Shovel Knight is a side-scrolling action adventure that encapsulates everything that was good about the Nintendo generation of action-adventure games. From Zelda 2 to Ducktales to Adventure Island, you’ll be constantly reminded of the beauty of game mechanics which originated in the 1980s.


It’s not just the (pristine) graphics which invoke nostalgia, everything about Shovel Knight has been lovingly designed to remind you of the good times. The menu screens, your inventory, the stage select world map all serve as potent doorways into our gaming past.


I say Shovel Knight reminds us of the good times, because it seems to have found that perfect balance between challenge and fairness. You’ll be killed a lot, to be sure, but there are infinite continues which cost you some gold. (think, a little bit of Sonic the Hedgehog mixed with Diablo) If you die, three bags of your gold are left floating at your place of death. If you can make it from the nearest checkpoint back to your gold bags, you lose nothing by dying.


Gold is important in Shovel Knight, and much like the recent Rogue Legacy you’ll find yourself immersed in the classic Ducktales style treasure-hunting side-quests.

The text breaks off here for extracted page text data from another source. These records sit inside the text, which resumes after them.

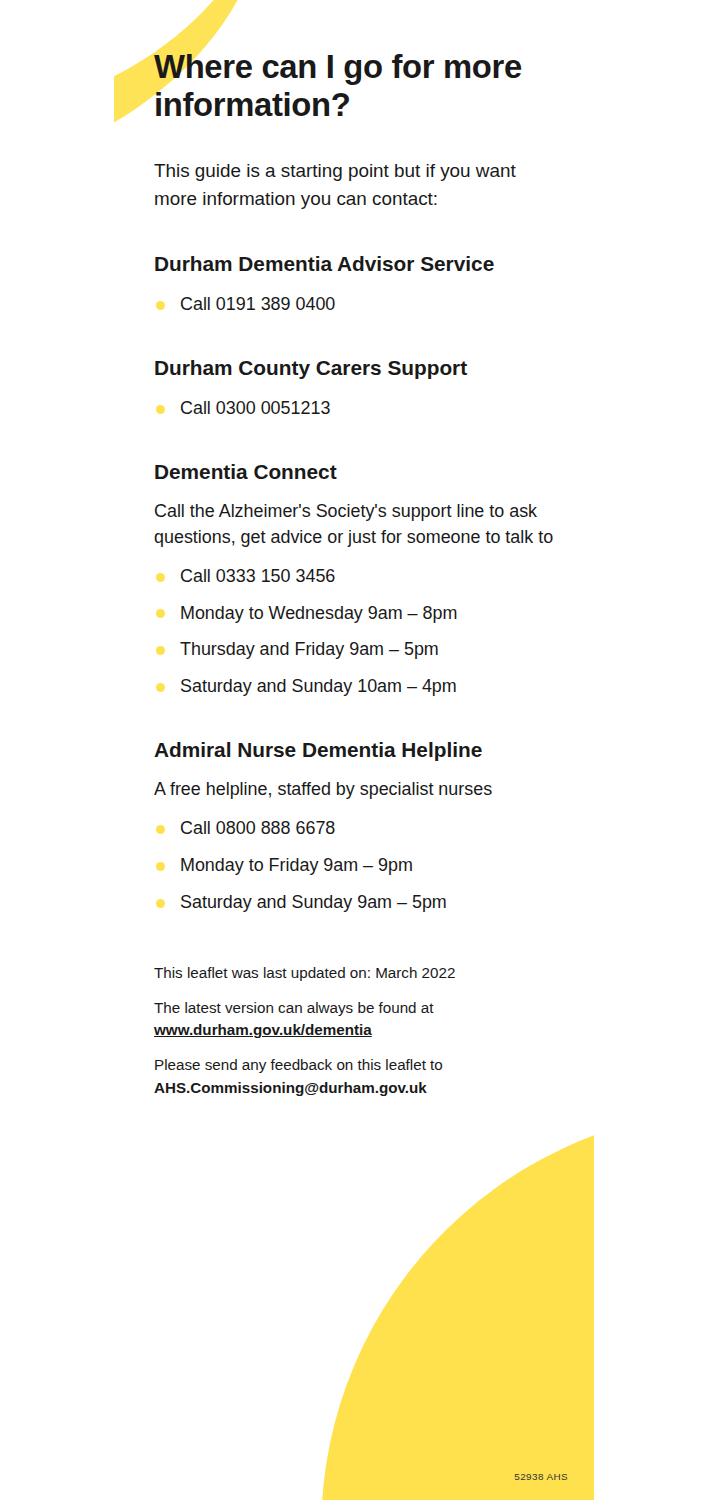Where can I go for more information?
This guide is a starting point but if you want more information you can contact:
Durham Dementia Advisor Service
Call 0191 389 0400
Durham County Carers Support
Call 0300 0051213
Dementia Connect
Call the Alzheimer's Society's support line to ask questions, get advice or just for someone to talk to
Call 0333 150 3456
Monday to Wednesday 9am – 8pm
Thursday and Friday 9am – 5pm
Saturday and Sunday 10am – 4pm
Admiral Nurse Dementia Helpline
A free helpline, staffed by specialist nurses
Call 0800 888 6678
Monday to Friday 9am – 9pm
Saturday and Sunday 9am – 5pm
This leaflet was last updated on: March 2022
The latest version can always be found at
www.durham.gov.uk/dementia
Please send any feedback on this leaflet to
AHS.Commissioning@durham.gov.uk
52938 AHS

These are small dungeons or side-areas that reward risk-taking players with coins aplenty, if you’ve got the platforming chops.


Luckily, even tricky jumps are a joy to pull off thanks to Shovel Knight’s tight controls. Everything feels extremely responsive in the best way. There are some extremely punishing jumps and timing-based puzzles, but the controls are so well done you’ll find yourself pulling off shovel pogo-stick combos like a pro in no time.


The over-world map and board-game random encounter system is reminiscent of the one from Mario 3, with a beautifully simple fog-of-war mechanic. Nothing to complain about here, it’s pitch perfect.


The music is well composed and you’ll find yourself swept up in the retro-gaming orchestral sound that permeates every level. There’s even a ‘collect all the music’ minigame which allows you to replay any of the game’s 40+ tunes from the main town.


The towns are straight from Zelda 2: Adventure of Link, including the “house hidden on the roof” bit. A nice touch, and they even included the catapult/cannon travel mechanic from Secret of Mana.


In the end, there’s little reason not to purchase Shovel Knight. You’re supporting a great indie developer, buying an absolute classic game, and experiencing a full on nostalgia explosion from start to finish. I rate Shovel Knight a 96% – Outstanding.